Instruction:
Please count the lines in the entries below that contain the word "vous", and reply with only that number.

Provided entries:
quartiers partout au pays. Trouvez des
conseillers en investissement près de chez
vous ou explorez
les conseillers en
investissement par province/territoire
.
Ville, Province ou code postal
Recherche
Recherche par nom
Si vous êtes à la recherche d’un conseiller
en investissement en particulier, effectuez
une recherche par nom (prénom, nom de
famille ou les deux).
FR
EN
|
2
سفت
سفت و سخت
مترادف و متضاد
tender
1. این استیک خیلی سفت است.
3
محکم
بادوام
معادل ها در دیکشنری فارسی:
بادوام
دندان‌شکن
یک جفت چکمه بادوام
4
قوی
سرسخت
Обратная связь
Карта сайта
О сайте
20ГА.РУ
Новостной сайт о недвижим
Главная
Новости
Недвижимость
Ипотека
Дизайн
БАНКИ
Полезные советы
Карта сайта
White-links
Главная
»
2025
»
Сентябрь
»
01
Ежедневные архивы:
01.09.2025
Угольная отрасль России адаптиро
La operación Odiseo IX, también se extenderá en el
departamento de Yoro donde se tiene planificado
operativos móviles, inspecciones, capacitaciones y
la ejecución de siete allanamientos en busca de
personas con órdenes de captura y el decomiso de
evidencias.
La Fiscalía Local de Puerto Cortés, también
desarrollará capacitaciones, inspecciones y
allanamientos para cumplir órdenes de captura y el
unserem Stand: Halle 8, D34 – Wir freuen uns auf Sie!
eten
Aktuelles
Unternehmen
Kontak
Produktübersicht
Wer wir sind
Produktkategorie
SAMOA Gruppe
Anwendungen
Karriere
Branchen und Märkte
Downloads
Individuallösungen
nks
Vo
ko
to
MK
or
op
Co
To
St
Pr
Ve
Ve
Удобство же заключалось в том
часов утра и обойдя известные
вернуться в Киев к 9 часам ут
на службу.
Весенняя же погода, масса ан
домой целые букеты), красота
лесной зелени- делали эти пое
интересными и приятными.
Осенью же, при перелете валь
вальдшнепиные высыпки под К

Answer to the problem:
2